**Aufgaben:**
A – Wie viele Aussteller präsentierten sich laut dem Text über die Mustermesse im Jahr 1963 in Basel?
B – Bitte führe den Text über die Basler Mustermesse nach seinem letzten Satz weiter.

ARCHIVE --- AM 14. APRIL 1917 WURDE IN BASEL DIE ERSTE SCHWEIZER MUSTERMESSE ER÷FFNET. DIESES JAHR (VOM 15. BIS 24. APRIL) FINDET SIE ZUM HUNDERTSTEN MAL STATT. AUS DER GESCHICHTE DER MUBA STELLEN WIR IHNEN DIESES BILD ZUR VERF‹GUNG --- Eine Praesentation mit automatischen Puppen des Pneuherstellers Firestone an der Schweizer Mustermesse in Basel, aufgenommen im April 1963. (KEYSTONE/PHOTOPRESS-ARCHIV/Str)

(Bild: Keystone/Photopress-Archiv/Str)

Die Muba war lange Jahre eine nationale Leistungsschau. Dann machte sich die Globalisierung auch bei ihr bemerkbar.

Pirouetten und Ausfallschritte nach links und rechts konnten die «Firestone»-Girls auf ihrem Einrad nicht machen. Und doch scheint es eine Art Verkehrsballett gewesen zu sein, was den Besucherinnen und Besuchern im April 1963 beim Auftritt des Prattler Pneuherstellers an der Mustermesse in Basel geboten wurde.

Die neun mechanischen Puppen konnten sich offenbar dank Schienen auf der Bühne vorwärts und rückwärts bewegen. Wie die Choreografie im Einzelnen aussah, muss allerdings offen bleiben. Zeitgenössische Zeitungsberichte über den «Firestone»-Messestand, in denen sich allfällige Details über das Buchstaben-Ballett finden liessen, gibt es nicht.

Einer von 2300 Ausstellern

Allzu erstaunlich ist Letzteres nicht. Das Prattler Unternehmen war lediglich einer von rund 2300 Ausstellern, die sich 1963 an der Schweizer Mustermesse in Basel dem Publikum präsentierten. Das Spektrum der in 21 Hallen ausgestellten Produkte war enorm und umfasste Uhren, Anlagen für Stromerzeugung und -verteilung, Radiatoren, Ölheizungen, modische Stoffe, Kosmetika, Kochherde, Büromaschinen, Farben, Lacke, optische Geräte und vieles andere mehr.

**Datensätze im Auszug:**
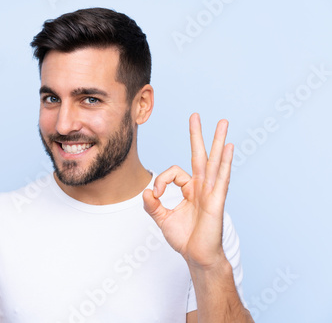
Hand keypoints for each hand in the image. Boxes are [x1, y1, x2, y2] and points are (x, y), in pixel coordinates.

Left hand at [143, 113, 232, 268]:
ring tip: (222, 122)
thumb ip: (152, 205)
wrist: (197, 256)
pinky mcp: (217, 201)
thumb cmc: (185, 238)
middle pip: (200, 155)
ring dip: (218, 140)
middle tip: (195, 115)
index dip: (161, 180)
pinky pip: (221, 178)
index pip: (174, 172)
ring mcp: (211, 192)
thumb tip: (145, 190)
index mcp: (190, 189)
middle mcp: (202, 187)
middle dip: (197, 135)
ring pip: (214, 161)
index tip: (154, 195)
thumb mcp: (162, 219)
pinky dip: (225, 161)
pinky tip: (229, 146)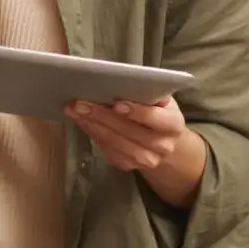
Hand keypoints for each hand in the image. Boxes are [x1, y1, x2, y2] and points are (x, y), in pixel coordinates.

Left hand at [65, 96, 206, 207]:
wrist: (162, 141)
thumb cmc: (156, 111)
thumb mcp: (158, 98)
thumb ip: (145, 93)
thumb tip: (117, 81)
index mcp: (173, 124)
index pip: (156, 118)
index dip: (137, 112)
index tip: (117, 104)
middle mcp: (163, 145)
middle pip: (131, 132)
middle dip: (103, 117)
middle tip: (80, 103)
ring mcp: (147, 160)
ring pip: (117, 144)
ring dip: (93, 126)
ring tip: (75, 111)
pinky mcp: (129, 166)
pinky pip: (109, 151)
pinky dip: (93, 134)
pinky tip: (81, 121)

**Ergebnisse je Aufgabe:**
A – Rund 2300 Aussteller.

B –
Damit bewegte sich die 47. Ausgabe der Schweizer Mustermesse in den Bahnen, die die Initianten dem Anlass in den wirtschaftlich schwierigen Jahren des Ersten Weltkriegs einst zugedacht hatten: Die Messe sollte dem Publikum und damit potenziellen Käufern ein möglichst umfassendes Bild der schweizerischen Produktion aus allen Landesgegenden und in allen Industriezweigen vermitteln.



Die 21 Messehallen der Schweizer Mustermesse im Jahr 1963.

Die 21 Messehallen der Schweizer Mustermesse im Jahr 1963.

Diese Vorgaben behielt die Mustermesse auch nach dem Ersten Weltkrieg bei. Und unter dem Eindruck der Weltwirtschaftskrise der 1930er-Jahre und des Zweiten Weltkriegs wurde der nationale Charakter der wirtschaftlichen Leistungsschau erneut bekräftigt.

Das Publikum fühlte sich auch Anfang der 1960er-Jahre durch dieses Messekonzept angesprochen und besuchte die Leistungsschau in Massen. So finden sich beispielsweise für das zweite Messewochenende von 1963 in der «National-Zeitung» folgende Zahlen: Die SBB transportierten 56’946 Besucher und setzten dabei 71 Extrazüge ein. Auf den offiziellen Parkplätzen zählte man 24’096 Autos und Autobusse; diese dürften ihrerseits rund 100’000 Menschen nach Basel gebracht haben. Das Fazit der Zeitung: «In den Messehallen waren am zweiten Mustermesse-Wochenende 1963 annähernd 220’000 Besucher unterwegs.»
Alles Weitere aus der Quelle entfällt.